SC: That is a great question. Many of the communities we work in are looking at some kind of racial or economic inequity. Whether it is manifested in the school system, housing, healthcare or whatever, it can be a very big challenge to recruit diverse people into those discussions. One of our suggestions is to establish what we call affinity groups, where people of like mind or similar backgrounds get together first and have the dialogue about things that end up dividing a community… That seems to [enable people] to move on to a dialogue that is more diverse and more representative of the entire community.
The other key point…if someone is going to participate in a public dialogue where they are pushing themselves outside of their comfort zones, then it is all the more important that those dialogues are facilitated… I remember a group I was involved with where I live in Portland, Maine. I was facilitating and trying to invite a person to speak… He finally spoke up and talked about his discomfort (he had never seen himself in that kind of situation before) and how much it meant to him to finally be able to find his voice.
BR: Organizations and officials often fear the conflict that can surface around emotional issues (poverty, race and others). In your experience, is this fear founded? Does the emotion dissipate or does it depend on a community?

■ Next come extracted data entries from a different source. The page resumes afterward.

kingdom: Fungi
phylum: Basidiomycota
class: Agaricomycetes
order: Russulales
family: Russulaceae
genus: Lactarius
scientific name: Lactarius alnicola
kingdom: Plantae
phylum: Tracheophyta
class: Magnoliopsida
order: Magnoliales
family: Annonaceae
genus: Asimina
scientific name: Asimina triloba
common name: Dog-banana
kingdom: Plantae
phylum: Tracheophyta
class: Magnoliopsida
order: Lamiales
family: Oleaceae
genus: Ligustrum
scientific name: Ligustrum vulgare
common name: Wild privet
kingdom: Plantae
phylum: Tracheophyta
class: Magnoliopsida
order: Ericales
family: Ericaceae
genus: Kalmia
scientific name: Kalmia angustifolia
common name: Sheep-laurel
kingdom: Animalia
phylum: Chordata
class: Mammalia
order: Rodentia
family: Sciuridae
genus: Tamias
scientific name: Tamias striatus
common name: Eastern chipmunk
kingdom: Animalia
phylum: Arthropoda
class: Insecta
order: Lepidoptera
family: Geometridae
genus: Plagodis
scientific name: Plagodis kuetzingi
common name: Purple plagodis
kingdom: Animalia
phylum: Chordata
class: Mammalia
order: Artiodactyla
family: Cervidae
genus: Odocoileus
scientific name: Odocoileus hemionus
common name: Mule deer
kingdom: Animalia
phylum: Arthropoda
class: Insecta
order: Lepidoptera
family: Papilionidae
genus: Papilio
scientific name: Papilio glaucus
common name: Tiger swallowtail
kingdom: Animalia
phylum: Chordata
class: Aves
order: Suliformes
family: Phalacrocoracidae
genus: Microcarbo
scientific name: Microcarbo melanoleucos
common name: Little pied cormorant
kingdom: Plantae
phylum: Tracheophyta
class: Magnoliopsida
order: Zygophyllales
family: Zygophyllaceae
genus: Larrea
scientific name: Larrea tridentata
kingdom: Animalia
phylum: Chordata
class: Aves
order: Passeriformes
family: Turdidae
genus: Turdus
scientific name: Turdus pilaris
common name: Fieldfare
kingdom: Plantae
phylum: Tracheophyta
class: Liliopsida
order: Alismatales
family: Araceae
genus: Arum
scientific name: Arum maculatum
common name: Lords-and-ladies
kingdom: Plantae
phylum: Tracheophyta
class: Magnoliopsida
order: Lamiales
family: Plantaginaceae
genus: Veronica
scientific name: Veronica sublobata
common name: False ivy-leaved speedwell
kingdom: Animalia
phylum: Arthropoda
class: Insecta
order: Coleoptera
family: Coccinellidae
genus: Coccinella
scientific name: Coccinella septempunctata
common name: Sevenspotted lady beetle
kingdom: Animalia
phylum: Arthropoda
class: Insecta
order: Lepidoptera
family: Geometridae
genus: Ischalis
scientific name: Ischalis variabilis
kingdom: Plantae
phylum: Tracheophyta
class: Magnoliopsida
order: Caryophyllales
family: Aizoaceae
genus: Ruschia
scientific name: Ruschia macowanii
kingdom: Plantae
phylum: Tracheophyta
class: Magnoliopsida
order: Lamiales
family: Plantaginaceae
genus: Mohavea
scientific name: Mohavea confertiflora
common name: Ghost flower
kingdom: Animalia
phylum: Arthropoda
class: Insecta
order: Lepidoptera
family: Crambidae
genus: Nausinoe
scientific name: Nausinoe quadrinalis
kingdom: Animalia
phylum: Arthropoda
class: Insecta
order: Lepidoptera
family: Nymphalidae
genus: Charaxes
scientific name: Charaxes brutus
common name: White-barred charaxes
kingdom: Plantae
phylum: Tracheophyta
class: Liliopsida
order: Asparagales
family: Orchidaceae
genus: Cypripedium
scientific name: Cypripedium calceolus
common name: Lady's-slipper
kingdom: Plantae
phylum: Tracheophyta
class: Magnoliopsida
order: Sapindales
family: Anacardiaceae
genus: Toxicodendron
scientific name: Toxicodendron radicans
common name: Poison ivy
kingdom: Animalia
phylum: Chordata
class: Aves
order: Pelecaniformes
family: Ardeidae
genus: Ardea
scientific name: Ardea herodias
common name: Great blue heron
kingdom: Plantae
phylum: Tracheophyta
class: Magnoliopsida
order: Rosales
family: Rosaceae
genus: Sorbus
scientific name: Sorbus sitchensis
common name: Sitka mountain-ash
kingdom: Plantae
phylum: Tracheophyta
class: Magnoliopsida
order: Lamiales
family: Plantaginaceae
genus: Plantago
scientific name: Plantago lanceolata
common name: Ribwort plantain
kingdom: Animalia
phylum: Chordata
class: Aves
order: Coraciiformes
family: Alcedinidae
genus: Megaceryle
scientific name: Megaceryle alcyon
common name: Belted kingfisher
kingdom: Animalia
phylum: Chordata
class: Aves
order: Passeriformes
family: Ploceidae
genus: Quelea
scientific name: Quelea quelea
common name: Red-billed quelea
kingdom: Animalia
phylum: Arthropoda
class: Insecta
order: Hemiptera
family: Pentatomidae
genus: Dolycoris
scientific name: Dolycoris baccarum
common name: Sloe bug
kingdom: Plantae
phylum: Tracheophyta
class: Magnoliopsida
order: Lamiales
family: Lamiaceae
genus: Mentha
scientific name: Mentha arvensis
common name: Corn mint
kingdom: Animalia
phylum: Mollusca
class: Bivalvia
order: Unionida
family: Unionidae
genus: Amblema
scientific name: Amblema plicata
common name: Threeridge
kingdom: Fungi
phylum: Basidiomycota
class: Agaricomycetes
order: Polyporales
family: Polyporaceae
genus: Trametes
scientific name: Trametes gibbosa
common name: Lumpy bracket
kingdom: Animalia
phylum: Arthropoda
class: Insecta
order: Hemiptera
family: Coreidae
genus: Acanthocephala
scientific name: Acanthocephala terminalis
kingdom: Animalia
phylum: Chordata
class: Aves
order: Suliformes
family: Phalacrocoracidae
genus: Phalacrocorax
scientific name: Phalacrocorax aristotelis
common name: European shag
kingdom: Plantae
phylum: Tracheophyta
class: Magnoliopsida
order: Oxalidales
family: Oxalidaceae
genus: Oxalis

SC: It’s the old joke among public officials: don’t get the public involved because that would be a disaster. Their fear correlates to how contentious the issue is. I think squashing [public involvement] ultimately makes things worse. People get more and more angry, frustrated, and probably less inclined to be cooperative at the next meeting.
One question is: how are we going to deal with conflict and disagreements? What we generally recommend is that people stick to the issue and not personalize it. If people can trust the process, trust that the ground rules will work and that they will be allowed to speak their minds, then they are often willing to examine the issues more deeply and see what the trade-offs are. And once you’ve done that, you’re in a position to say, “Let’s identify the things we hold in common and see if we can move forward from that point.”
It’s not magic. It doesn’t always work. There are times when this process can take you only so far, and then people have to go another way—voting policy up or down, legislation or that type of thing. But if people take the time to talk with one another and build trust then it pays off. It is more work. It takes more time. But it pays off.
BR: It feels like Deliberative Democracy and public dialogue are growing, maybe out of some of the poor examples we’ve experienced lately at the national scale. In the context of this growing movement, what comes next for Everyday Democracy?
SC: We often talk about change. One way to think about a different level of change is to think of a ladder: you start at the base with the individual that wants to change behaviors, beliefs and attitudes. The next level is collective action—a small group of people who get together and do something, a task force or action group that really tackles something. New partnerships form across a community; before the public dialogue process, they never realized that group on the other side of town was interested in the same thing. The next level might be institutional and policy change. From there, the whole community changes. Community building groups and democracy building or deliberative organizations—all these groups are coming together. But how does change register, and what does that mean over three, five or ten years? That’s a big question we are asking ourselves now.